Material provided START

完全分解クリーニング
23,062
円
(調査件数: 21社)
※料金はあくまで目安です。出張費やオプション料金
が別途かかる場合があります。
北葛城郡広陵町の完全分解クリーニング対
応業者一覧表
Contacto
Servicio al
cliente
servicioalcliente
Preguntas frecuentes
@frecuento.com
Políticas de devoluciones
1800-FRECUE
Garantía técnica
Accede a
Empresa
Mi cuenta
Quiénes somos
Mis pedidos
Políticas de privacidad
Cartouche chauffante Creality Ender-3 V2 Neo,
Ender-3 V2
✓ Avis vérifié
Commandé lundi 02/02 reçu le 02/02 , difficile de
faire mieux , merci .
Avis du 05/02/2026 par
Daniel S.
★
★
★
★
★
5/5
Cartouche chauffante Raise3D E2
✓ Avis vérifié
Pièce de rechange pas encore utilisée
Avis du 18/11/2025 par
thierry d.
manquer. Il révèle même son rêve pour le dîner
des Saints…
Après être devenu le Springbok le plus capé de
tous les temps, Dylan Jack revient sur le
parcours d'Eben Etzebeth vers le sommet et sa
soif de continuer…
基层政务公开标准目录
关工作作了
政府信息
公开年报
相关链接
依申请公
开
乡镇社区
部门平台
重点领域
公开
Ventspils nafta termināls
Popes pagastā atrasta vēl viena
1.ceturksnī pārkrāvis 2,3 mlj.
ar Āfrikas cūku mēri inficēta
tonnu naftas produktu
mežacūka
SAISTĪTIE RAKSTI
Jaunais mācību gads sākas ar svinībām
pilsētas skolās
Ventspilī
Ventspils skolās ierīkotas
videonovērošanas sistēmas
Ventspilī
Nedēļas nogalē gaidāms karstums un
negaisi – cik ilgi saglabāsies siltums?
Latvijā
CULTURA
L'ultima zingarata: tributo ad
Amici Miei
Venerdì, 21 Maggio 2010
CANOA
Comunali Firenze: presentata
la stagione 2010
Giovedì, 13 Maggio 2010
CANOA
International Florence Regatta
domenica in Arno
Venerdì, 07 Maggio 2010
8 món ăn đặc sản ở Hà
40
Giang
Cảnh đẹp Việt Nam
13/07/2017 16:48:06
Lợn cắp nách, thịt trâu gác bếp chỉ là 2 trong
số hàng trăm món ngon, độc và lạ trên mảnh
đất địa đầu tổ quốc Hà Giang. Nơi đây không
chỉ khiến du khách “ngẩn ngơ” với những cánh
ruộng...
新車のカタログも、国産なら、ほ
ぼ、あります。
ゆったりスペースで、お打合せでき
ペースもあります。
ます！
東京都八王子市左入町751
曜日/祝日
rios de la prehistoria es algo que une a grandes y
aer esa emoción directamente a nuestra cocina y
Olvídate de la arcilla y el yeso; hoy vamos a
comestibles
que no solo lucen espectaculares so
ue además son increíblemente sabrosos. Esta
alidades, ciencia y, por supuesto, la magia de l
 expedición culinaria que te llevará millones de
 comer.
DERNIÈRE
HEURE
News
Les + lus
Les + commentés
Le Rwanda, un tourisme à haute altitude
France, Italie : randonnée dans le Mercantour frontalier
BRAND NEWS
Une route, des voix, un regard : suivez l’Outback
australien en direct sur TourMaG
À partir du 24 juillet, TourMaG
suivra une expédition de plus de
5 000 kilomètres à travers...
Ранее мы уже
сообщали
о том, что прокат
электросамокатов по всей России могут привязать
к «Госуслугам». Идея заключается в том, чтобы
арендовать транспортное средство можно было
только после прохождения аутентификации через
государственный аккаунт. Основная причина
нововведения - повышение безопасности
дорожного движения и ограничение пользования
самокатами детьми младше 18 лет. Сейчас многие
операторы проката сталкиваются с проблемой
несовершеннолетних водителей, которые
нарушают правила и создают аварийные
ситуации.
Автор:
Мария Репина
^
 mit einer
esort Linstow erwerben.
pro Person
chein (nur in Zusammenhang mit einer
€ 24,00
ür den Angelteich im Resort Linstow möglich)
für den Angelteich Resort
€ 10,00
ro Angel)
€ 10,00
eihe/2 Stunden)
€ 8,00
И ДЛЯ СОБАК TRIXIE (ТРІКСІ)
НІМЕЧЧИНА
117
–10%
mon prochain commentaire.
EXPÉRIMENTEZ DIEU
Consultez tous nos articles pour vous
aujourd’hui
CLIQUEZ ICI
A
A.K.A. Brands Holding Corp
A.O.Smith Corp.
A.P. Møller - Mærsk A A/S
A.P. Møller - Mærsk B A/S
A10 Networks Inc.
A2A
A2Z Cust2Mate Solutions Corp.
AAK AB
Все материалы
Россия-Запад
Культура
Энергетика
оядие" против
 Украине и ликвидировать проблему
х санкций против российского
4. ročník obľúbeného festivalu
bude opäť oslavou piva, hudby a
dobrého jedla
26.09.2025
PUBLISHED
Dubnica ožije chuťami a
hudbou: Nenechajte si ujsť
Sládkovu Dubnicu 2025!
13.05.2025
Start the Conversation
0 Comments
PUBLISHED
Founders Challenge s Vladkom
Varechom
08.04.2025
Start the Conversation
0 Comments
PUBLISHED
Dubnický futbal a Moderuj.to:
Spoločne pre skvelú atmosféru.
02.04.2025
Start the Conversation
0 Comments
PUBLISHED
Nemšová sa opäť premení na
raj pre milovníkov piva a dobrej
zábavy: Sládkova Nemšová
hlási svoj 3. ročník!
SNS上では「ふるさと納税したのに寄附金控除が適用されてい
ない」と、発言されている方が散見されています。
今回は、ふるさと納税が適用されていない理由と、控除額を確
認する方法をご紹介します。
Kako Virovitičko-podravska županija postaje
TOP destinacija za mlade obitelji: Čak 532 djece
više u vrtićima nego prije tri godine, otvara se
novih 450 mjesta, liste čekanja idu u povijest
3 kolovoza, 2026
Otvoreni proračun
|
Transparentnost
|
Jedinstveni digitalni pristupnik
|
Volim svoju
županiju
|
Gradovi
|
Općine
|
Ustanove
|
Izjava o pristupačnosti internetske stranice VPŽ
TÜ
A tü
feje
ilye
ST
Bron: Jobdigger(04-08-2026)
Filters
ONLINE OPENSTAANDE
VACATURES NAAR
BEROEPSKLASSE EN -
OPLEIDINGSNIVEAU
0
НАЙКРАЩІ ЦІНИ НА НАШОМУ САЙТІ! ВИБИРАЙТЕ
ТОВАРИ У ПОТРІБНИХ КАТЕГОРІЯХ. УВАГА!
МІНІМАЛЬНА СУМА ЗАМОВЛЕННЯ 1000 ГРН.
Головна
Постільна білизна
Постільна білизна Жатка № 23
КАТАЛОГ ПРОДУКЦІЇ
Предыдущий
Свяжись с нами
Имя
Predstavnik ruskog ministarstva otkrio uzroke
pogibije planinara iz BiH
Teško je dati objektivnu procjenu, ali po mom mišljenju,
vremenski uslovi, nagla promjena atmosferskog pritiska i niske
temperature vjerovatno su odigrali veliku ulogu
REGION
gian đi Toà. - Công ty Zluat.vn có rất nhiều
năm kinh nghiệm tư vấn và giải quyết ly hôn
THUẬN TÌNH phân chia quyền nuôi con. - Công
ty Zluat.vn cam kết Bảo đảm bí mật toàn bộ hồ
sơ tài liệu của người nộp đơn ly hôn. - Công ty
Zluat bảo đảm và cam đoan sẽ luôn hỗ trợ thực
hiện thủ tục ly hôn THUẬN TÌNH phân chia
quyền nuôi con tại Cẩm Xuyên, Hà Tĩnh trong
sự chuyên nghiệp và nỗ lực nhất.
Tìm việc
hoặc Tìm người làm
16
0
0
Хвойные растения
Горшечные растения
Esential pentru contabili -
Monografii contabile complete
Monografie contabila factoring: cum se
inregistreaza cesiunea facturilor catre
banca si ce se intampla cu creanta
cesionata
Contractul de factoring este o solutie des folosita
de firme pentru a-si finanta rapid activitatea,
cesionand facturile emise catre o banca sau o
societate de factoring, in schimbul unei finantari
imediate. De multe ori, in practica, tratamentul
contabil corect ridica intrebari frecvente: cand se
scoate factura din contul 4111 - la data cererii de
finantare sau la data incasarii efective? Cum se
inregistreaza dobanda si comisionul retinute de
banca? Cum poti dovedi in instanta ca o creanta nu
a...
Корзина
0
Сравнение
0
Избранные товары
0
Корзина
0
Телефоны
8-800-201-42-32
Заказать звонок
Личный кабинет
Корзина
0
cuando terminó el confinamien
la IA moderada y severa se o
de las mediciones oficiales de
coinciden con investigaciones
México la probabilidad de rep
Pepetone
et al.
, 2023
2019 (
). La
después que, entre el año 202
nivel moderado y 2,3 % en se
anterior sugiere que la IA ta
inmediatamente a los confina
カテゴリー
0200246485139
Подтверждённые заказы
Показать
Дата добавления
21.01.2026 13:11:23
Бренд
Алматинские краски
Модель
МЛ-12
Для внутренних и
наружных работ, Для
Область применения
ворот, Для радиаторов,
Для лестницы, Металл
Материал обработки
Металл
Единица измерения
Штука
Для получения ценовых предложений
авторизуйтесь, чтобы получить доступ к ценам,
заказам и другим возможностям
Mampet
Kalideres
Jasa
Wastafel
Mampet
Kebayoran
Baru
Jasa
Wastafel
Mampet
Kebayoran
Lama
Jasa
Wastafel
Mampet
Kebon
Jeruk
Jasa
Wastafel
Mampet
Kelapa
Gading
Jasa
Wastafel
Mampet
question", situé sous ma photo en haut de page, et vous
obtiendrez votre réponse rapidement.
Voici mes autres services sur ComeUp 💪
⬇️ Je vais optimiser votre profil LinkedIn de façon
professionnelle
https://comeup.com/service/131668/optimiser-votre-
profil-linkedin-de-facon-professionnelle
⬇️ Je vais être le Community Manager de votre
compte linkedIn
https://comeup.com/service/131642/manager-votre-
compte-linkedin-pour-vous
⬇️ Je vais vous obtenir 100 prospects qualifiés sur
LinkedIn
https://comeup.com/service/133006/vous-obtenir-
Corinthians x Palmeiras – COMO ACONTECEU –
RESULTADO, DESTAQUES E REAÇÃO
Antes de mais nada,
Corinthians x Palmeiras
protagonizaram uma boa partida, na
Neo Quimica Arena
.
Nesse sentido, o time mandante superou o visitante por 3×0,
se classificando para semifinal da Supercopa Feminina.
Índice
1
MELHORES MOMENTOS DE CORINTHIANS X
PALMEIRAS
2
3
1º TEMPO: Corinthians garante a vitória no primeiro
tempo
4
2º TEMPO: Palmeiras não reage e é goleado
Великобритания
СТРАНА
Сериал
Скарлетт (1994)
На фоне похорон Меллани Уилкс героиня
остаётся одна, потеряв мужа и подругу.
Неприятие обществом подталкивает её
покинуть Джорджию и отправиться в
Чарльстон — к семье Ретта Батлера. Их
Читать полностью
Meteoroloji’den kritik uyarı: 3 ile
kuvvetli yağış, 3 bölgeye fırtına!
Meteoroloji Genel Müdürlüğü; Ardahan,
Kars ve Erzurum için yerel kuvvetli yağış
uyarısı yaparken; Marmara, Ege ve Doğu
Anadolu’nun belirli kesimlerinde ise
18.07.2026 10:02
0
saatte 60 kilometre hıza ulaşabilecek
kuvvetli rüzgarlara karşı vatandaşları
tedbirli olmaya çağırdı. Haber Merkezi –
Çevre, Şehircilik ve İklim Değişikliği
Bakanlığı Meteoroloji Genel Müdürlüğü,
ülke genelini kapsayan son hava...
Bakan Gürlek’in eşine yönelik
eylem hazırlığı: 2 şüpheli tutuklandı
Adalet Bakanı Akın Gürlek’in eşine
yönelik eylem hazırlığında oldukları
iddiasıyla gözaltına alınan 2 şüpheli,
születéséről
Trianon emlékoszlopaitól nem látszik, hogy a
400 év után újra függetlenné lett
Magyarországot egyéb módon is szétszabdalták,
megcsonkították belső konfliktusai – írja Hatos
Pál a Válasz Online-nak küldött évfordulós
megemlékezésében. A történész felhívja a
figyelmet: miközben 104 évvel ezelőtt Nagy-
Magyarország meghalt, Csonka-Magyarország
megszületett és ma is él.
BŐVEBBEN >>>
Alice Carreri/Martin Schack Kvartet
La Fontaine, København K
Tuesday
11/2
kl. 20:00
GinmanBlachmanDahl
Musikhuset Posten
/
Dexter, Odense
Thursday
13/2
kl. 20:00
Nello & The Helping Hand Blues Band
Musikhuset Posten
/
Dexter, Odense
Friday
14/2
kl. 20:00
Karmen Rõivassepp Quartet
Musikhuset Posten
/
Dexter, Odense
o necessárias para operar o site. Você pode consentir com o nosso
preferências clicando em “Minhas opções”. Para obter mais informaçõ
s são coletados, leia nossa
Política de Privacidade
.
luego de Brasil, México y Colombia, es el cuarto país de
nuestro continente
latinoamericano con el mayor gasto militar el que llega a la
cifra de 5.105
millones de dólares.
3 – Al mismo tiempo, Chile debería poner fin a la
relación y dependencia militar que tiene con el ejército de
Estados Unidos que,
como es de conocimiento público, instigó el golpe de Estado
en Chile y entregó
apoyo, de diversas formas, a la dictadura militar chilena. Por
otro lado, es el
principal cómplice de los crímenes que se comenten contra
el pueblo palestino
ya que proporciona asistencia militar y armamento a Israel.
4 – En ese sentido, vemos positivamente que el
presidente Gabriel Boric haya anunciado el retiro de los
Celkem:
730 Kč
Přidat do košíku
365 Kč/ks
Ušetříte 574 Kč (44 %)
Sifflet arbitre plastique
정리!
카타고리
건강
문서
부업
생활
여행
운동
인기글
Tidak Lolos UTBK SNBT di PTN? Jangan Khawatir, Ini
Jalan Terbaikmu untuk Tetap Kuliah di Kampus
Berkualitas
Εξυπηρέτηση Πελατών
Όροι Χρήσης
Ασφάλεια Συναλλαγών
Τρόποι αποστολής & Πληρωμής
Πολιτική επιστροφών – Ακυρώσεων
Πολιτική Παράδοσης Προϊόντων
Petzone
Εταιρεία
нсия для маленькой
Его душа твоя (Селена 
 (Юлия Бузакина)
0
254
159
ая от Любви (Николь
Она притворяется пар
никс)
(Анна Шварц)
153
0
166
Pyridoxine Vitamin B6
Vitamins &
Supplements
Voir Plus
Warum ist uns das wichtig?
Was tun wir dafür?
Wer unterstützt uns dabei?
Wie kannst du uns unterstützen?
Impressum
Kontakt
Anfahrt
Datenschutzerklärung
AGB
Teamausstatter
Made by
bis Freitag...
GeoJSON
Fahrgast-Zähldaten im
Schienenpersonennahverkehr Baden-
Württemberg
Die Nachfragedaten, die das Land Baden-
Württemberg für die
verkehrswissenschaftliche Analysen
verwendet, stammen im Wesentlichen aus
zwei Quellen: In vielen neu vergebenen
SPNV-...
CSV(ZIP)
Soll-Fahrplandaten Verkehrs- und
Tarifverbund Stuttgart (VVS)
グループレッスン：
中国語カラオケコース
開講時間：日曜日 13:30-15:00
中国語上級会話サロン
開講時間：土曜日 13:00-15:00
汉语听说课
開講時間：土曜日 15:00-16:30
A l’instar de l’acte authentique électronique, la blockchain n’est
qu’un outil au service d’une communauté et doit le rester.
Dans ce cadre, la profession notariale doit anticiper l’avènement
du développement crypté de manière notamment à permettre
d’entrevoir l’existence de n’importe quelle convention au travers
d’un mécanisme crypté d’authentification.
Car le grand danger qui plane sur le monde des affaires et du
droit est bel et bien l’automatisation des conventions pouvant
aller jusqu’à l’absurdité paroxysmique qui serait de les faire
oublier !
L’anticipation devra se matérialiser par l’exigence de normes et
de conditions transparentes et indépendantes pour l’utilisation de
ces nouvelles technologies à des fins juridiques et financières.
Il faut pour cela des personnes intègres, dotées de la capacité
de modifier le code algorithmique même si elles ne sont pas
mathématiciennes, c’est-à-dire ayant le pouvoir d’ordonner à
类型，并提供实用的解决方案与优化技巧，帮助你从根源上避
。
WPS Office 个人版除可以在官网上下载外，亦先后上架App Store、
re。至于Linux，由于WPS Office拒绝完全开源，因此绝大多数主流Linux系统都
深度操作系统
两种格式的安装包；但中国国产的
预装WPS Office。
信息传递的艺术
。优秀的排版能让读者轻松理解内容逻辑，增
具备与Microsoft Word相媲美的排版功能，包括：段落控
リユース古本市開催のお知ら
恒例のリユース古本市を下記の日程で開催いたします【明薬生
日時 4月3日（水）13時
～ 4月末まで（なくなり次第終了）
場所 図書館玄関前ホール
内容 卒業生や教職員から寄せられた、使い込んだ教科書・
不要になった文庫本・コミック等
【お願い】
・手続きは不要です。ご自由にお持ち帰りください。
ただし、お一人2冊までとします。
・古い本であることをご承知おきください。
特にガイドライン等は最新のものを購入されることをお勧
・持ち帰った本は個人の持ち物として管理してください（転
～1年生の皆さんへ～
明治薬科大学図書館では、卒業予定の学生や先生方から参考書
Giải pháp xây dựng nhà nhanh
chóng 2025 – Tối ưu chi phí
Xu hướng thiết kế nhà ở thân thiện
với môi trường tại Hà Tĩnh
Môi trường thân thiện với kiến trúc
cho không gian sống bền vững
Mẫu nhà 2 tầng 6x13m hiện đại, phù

Material provided END

Reproduce the stretch from the start of the entries through the line containing "parcours d'Eben Etzebeth vers le sommet et sa", substituting "Avis confirmé" for "Avis vérifié" and leaving every other character unchanged.

完全分解クリーニング
23,062
円
(調査件数: 21社)
※料金はあくまで目安です。出張費やオプション料金
が別途かかる場合があります。
北葛城郡広陵町の完全分解クリーニング対
応業者一覧表
Contacto
Servicio al
cliente
servicioalcliente
Preguntas frecuentes
@frecuento.com
Políticas de devoluciones
1800-FRECUE
Garantía técnica
Accede a
Empresa
Mi cuenta
Quiénes somos
Mis pedidos
Políticas de privacidad
Cartouche chauffante Creality Ender-3 V2 Neo,
Ender-3 V2
✓ Avis confirmé
Commandé lundi 02/02 reçu le 02/02 , difficile de
faire mieux , merci .
Avis du 05/02/2026 par
Daniel S.
★
★
★
★
★
5/5
Cartouche chauffante Raise3D E2
✓ Avis confirmé
Pièce de rechange pas encore utilisée
Avis du 18/11/2025 par
thierry d.
manquer. Il révèle même son rêve pour le dîner
des Saints…
Après être devenu le Springbok le plus capé de
tous les temps, Dylan Jack revient sur le
parcours d'Eben Etzebeth vers le sommet et sa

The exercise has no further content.